Get in Trouble by Kelly Link
Get in Trouble is another collection–this time of short stories. Kelly Link has been hailed as a bold and brilliant voice in contemporary fantasy and sci-fi–for good reason, too! These stories are intelligent, charming, and moving. Her excellent prose and storytelling skills really shine in this award-winning collection, and I personally had a fantastic time reading it. Link’s ability to examine tropes and genres in fresh and interesting ways is virtually unmatched. If you haven’t given Link’s works a read, yet, I highly recommend you do…and what better place to start than this cool collection of short stories?
The Listeners by Leni Zumas
If you’re looking for something a little more ‘literary,’ The Listeners is for you. Leni Zumas’ use of language shows an expert command of English and a willingness to commit to heightened and experimental styles. Zumas’ sentences are razor-edged and cunning. Though it uses references and metaphor from the genre world, The Listeners takes place very much in an unmagical reality. Dripping with meaty imagery, cut wide with sharp and razored prose, and bleeding with emotional turmoil, the book is a brutal crime scene of real-life. The plot is a bit weak, but the characters are deep deep deep and the language is to die for.

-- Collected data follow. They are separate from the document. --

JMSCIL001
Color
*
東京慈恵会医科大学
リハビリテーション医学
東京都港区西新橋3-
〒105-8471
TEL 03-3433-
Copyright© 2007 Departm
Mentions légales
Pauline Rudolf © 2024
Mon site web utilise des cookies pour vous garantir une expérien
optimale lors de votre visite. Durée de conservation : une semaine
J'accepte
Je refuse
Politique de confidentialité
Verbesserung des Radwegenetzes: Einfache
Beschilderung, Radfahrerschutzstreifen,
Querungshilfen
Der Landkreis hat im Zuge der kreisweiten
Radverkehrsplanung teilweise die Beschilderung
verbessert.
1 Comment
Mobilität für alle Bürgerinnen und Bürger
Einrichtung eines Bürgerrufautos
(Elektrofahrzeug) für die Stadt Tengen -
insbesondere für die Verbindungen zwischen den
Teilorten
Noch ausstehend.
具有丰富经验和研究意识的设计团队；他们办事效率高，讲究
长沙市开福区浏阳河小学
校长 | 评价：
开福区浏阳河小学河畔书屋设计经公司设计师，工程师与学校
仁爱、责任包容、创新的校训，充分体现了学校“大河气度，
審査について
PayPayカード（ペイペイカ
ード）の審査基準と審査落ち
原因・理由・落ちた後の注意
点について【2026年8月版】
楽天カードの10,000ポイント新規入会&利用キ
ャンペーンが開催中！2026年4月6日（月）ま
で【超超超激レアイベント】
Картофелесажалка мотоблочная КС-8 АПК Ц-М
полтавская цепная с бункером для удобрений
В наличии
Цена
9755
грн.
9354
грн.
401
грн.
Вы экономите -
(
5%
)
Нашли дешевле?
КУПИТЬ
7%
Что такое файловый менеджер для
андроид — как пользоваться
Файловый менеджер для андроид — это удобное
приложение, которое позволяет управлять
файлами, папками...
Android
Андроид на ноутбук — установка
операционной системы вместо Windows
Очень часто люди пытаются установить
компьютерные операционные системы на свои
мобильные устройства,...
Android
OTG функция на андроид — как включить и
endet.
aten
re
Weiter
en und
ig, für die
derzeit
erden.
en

Night Film by Marisha Pessl
It’s a thriller. A supernatural thriller? Who knows! Night Film plays with concepts of belief and faith, and makes extensive use of the subjective nature of ‘reality’ and ‘fact.’ The beauty of Marisha Pessl’s work is in the storytelling, her ability to play games with what is known and what is unknown, and how thin the line between. The charming, enrapturing characters help, too. A spiral of madness and a thriller well worth reading, I recommend picking up Night Film in any of its various forms immediately.
Gonzo Girl by Cheryl Della Pietra
If you’re a fan of close-to-life fictionalized accounts, Gonzo Girl is fantastic. Pietra was an assistant to Hunter S. Thompson for, well, long enough, and her time in this role serves as the prime inspiration behind this wild, crazy ride. It follows a newbie editor out of NYC as she’s pulled into the orbit of a madman writer out in the middle of chaotic, drug-fueled nowhere.
Cheryl Della Pietra has also been a magazine editor and short story writer.
Gutshot by Amelia Gray
Amelia Gray is a lovely writer. Her stories are hilarious, personal, deep, cutting, jarring, and dark. Is that too many adjectives? Too bad! They’re all accurate. And Gutshot is an amazing collection of her work. More than once, I winced. Many times, I cackled. I didn’t cry at any point, but there were definitely very poignant moments. I highly recommend checking out her work, and particularly picking up this gem of a collection. Hey, if the New York Times says it’s “bizarre and darkly funny,” who am I to disagree?
Did You Get All That? Good.
I also left off several amazing female-oriented collections, such as Sisters of the Revolution (a collection of female-authored spec-fiction works) or She Walks in Shadows (a collection of female-authored Lovecraftian works). These collections showcase an incredible range and breadth of talented authors, and I don’t think I can finish this blog entry without mentioning them.
The Library Is Endless
I suppose that’s a good enough start. I still feel as if I’ve left out a virtual library of brilliant work, but that’s bound to happen with a list like this. Anyway, this has been a list of works by some of my favorite female authors, in no particular order, with no particular organization. Just off the top of my head.
I didn’t even get to do shout-outs to my favorite short story writers whose longer works I haven’t read yet. But maybe we’ll save that for another list.
In the meantime, I think I’ve put together a really nice starter-list for anyone seeking a good book.